Saçmalıkların bu boyuta geleceğini hiç düşünmüş müydünüz?
Bir örneği The Washington Post gazetesinin Peşaver mahreçli haberinden verebiliriz. Buna göre Pakistan hükümeti Türkiye'deki iktidarın muhalifi olan öğretmenleri sınır dışı ediyormuş.
Anladınız tabii ki olayı... Türkiye'deki iktidarın muhalifi olan öğretmenler FETÖ'nün "Pak- Turk İnternational" diye bilinen okullarında görevli olanlar... Bu okullardan Pakistan'da 27 tane varmış.
Sevsinler muhalifleri
Acaba bu "Muhalif öğretmenler" sürgünde bir hükümet mi kurarlar?
Aslında yabancı ülkelere kaçan savcılar, subaylar, yargıçlar ve bu çeşit muhalif öğretmenler okyanusta bir ada satın alıp neden bir devlet kurmazlar ki?

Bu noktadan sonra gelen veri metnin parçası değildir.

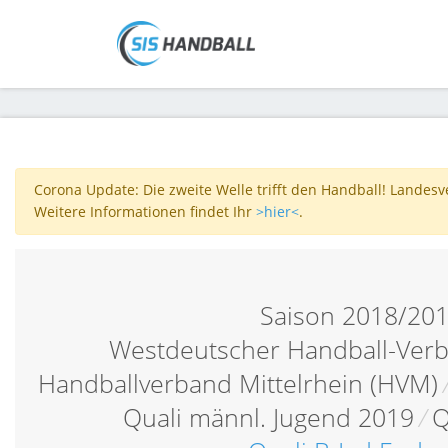
Corona Update: Die zweite Welle trifft den Handball! Landes
Weitere Informationen findet Ihr
>hier<
.
Saison 2018/20
Westdeutscher Handball-Verb
Handballverband Mittelrhein (HVM)
Quali männl. Jugend 2019
/
Q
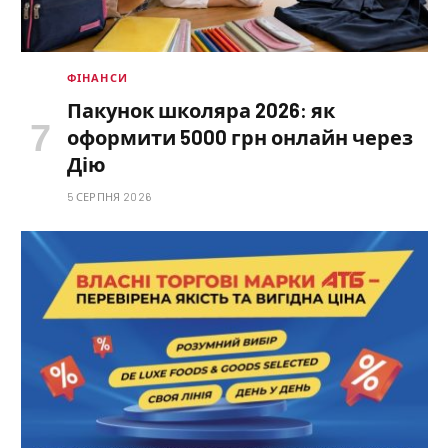
ФІНАНСИ
Пакунок школяра 2026: як
оформити 5000 грн онлайн через
Дію
5 СЕРПНЯ 2026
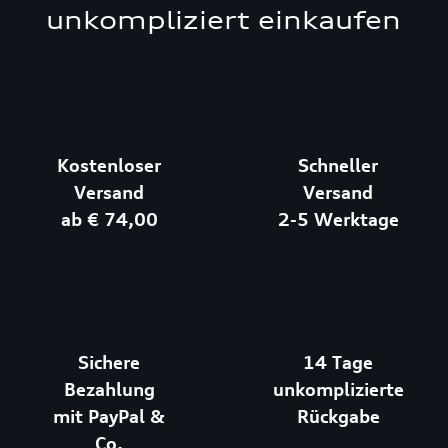
unkompliziert einkaufen
Kostenloser
Schneller
Versand
Versand
ab € 74,00
2-5 Werktage
Sichere
14 Tage
Bezahlung
unkomplizierte
mit PayPal &
Rückgabe
Co.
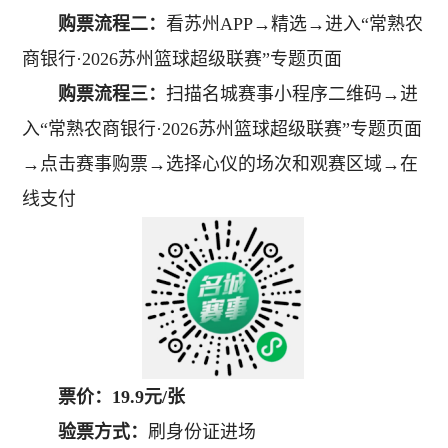
购票流程二：
看苏州APP→精选→进入“常熟农
商银行·2026苏州篮球超级联赛”专题页面
购票流程三：
扫描名城赛事小程序二维码→进
入“常熟农商银行·2026苏州篮球超级联赛”专题页面
→点击赛事购票→选择心仪的场次和观赛区域→在
线支付
票价：
19.9元/张
验票方式：
刷身份证进场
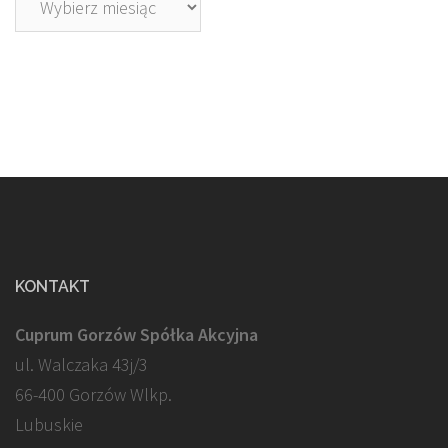
KONTAKT
Cuprum Gorzów Spółka Akcyjna
ul. Walczaka 43j/3
66-400 Gorzów Wlkp.
Lubuskie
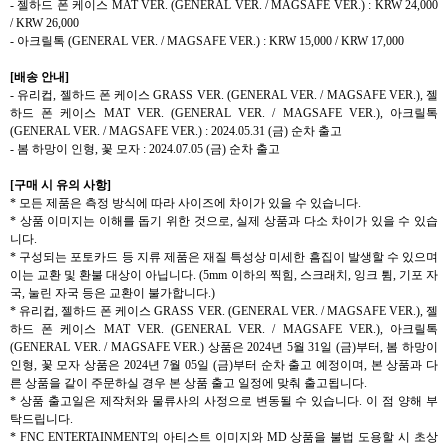
-
젤하드 폰 케이스
MAT VER. (
GENERAL VER.
/ MAGSAFE VER.) : KRW 24,000
/ KRW 26,000
-
아크릴톡
(
GENERAL VER.
/ MAGSAFE VER.) : KRW 15,000 / KRW 17,000
[
배송 안내
]
-
유리컵
,
젤하드 폰 케이스
GRASS VER. (
GENERAL VER.
/ MAGSAFE VER.),
젤
하드 폰 케이스
MAT VER. (
GENERAL VER.
/ MAGSAFE VER.),
아크릴톡
(
GENERAL VER.
/ MAGSAFE VER.) : 2024.05.31 (
금
)
순차 출고
-
봄 하망이 인형
,
꽃 모자
: 2024.07.05 (
금
)
순차 출고
[
구매 시 유의 사항
]
*
모든 제품은 측정 방식에 따라 사이즈에 차이가 있을 수 있습니다
.
*
상품 이미지는 이해를 돕기 위한 것으로
,
실제 상품과 다소 차이가 있을 수 있습
니다
.
*
구성되는 포토카드 등 지류 제품은 재질 특성상 미세한 흠집이 발생할 수 있으며
이는 교환 및 환불 대상이 아닙니다
. (5mm
이하의 찍힘
,
스크래치
,
잉크 튐
,
기포 자
국
,
눌린 자국 등은 교환이 불가합니다
.)
*
유리컵
,
젤하드 폰 케이스
GRASS VER. (
GENERAL VER.
/ MAGSAFE VER.),
젤
하드 폰 케이스
MAT VER. (
GENERAL VER.
/ MAGSAFE VER.),
아크릴톡
(
GENERAL VER.
/ MAGSAFE VER.)
상품은
2024
년
5
월
31
일
(
금
)
부터
,
봄 하망이
인형
,
꽃 모자 상품은
2024
년
7
월
05
일
(
금
)
부터 순차 출고 예정이며
,
본 상품과 다
른 상품을 같이 주문하실 경우 본 상품 출고 일정에 맞춰 출고됩니다
.
*
상품 출고일은 제작처와 물류사의 사정으로 변동될 수 있습니다
.
이 점 양해 부
탁드립니다
.
* FNC ENTERTAINMENT
의 아티스트 이미지와
MD
상품을 불법 도용할 시 초상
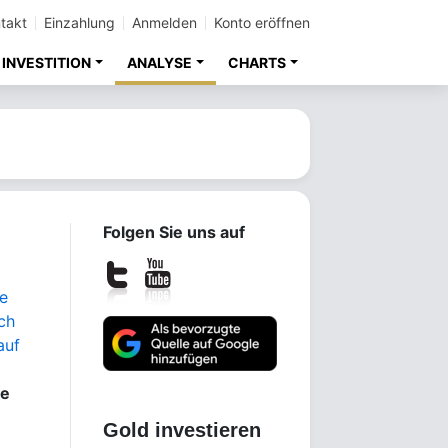
takt
Einzahlung
Anmelden
Konto eröffnen
INVESTITION
ANALYSE
CHARTS
Folgen Sie uns auf
e
ch
auf
te
Gold investieren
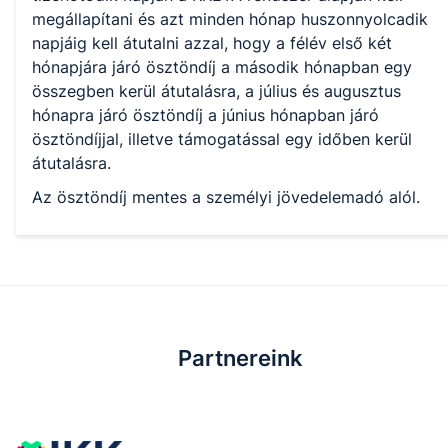
megállapítani és azt minden hónap huszonnyolcadik
napjáig kell átutalni azzal, hogy a félév első két
hónapjára járó ösztöndíj a második hónapban egy
összegben kerül átutalásra, a július és augusztus
hónapra járó ösztöndíj a június hónapban járó
ösztöndíjjal, illetve támogatással egy időben kerül
átutalásra.
Az ösztöndíj mentes a személyi jövedelemadó alól.
Partnereink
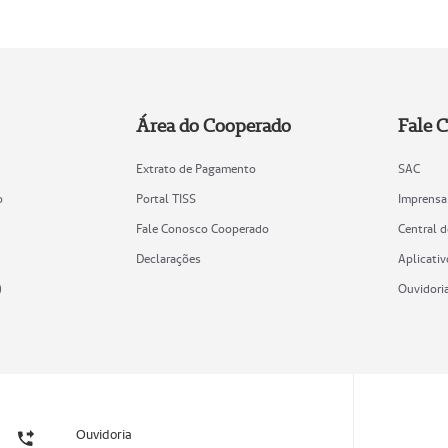
Área do Cooperado
Fale 
Extrato de Pagamento
SAC
o
Portal TISS
Imprensa
Fale Conosco Cooperado
Central 
Declarações
Aplicativ
)
Ouvidori
Ouvidoria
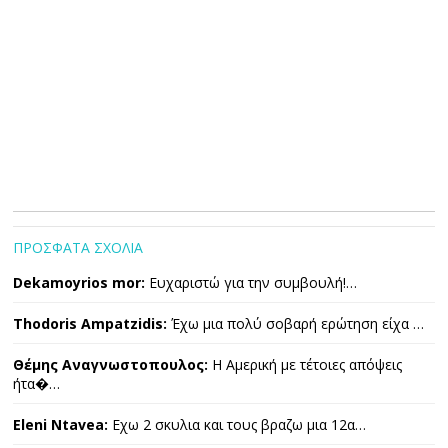
ΠΡΟΣΦΑΤΑ ΣΧΟΛΙΑ
Dekamoyrios mor:
Ευχαριστώ για την συμβουλή!…
Thodoris Ampatzidis:
Έχω μια πολύ σοβαρή ερώτηση είχα …
Θέμης Αναγνωστοπουλος:
Η Αμερική με τέτοιες απόψεις
ήτα�…
Eleni Ntavea:
Εχω 2 σκυλια και τους βραζω μια 12α…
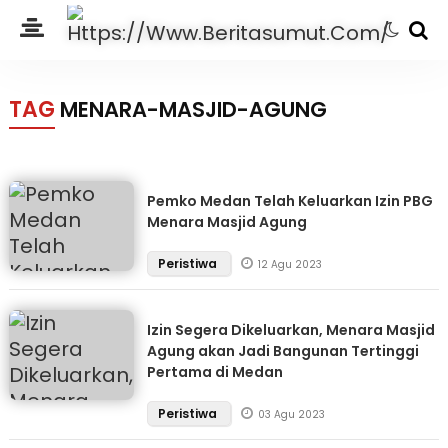
TAG
MENARA-MASJID-AGUNG
Pemko Medan Telah Keluarkan Izin PBG
Menara Masjid Agung
Peristiwa
12 Agu 2023
Izin Segera Dikeluarkan, Menara Masjid
Agung akan Jadi Bangunan Tertinggi
Pertama di Medan
Peristiwa
03 Agu 2023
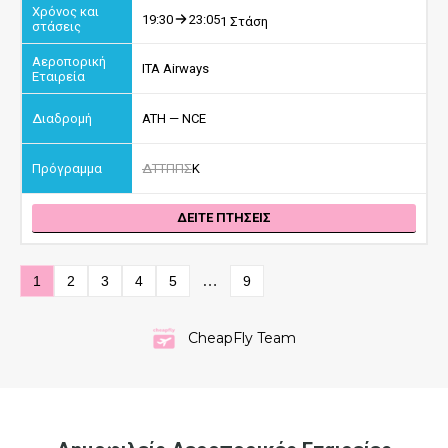
19:30
23:05
1 Στάση
ITA Airways
ATH — NCE
Δ
Τ
Τ
Π
Π
Σ
Κ
ΔΕΙΤΕ ΠΤΗΣΕΙΣ
…
1
2
3
4
5
9
CheapFly Team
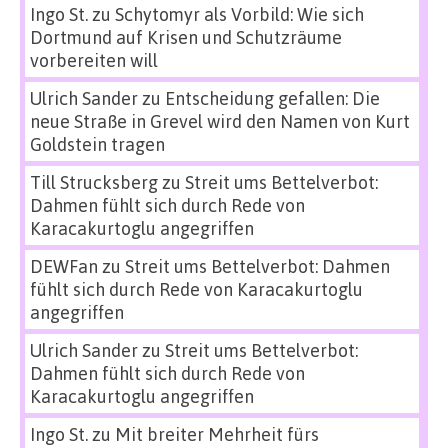
Ingo St.
zu
Schytomyr als Vorbild: Wie sich
Dortmund auf Krisen und Schutzräume
vorbereiten will
Ulrich Sander
zu
Entscheidung gefallen: Die
neue Straße in Grevel wird den Namen von Kurt
Goldstein tragen
Till Strucksberg
zu
Streit ums Bettelverbot:
Dahmen fühlt sich durch Rede von
Karacakurtoglu angegriffen
DEWFan
zu
Streit ums Bettelverbot: Dahmen
fühlt sich durch Rede von Karacakurtoglu
angegriffen
Ulrich Sander
zu
Streit ums Bettelverbot:
Dahmen fühlt sich durch Rede von
Karacakurtoglu angegriffen
Ingo St.
zu
Mit breiter Mehrheit fürs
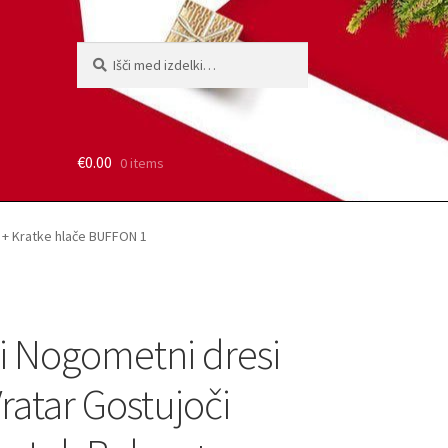
Išči:
Iskanje
€
0.00
0 items
v + Kratke hlače BUFFON 1
i Nogometni dresi
 Vratar Gostujoči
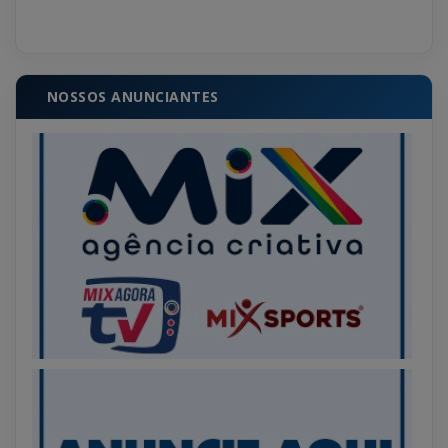
NOSSOS ANUNCIANTES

Böyle saçmalıklara somut bir örneği, rahmetli ustamız Burhan Felek anlatmıştı.
Yalılar kimin?
Felek bir şehir hatları vapurunda giderken arka koltuktaki bir adam omzunu dürtüyor. Burhan Felek "Buyurun, bir şey mi var" diye sorunca adam sahildeki bir yalıyı gösteriyor ve "Burhan Beyefendi, o sarı yalı benim değil" diyor. Vapur ilerledikçe adam bir takım yalıları işaret edip "O kırmızı yalı da, o yeşil yalı da benim değil" diyor. Vapur iskeleye yanaşırken Burhan Felek adamın yanına gidiyor ve "Beyefendi sizi tebrik ederim. Ne kadar çok yalınız yokmuş" diyor.
Votka ve limon suyu
Buna benzer bir fıkrayı da Çetin Altan'dan duymuştum.
Adam bara gitmiş ve garsona "Bana votka getir ama sakın limon suyu koyma votkaya" demiş. Biraz sonra garson geri gelmiş "Beyefendi limon suyu kalmamış, acaba votkaya portakal suyu koymasam olur mu" demiş.
FETÖ'nün imamlarını Türkiye'deki iktidarın muhalifleri olarak sunan Batı medyasının hakkından dilerim Donald Trump gelir.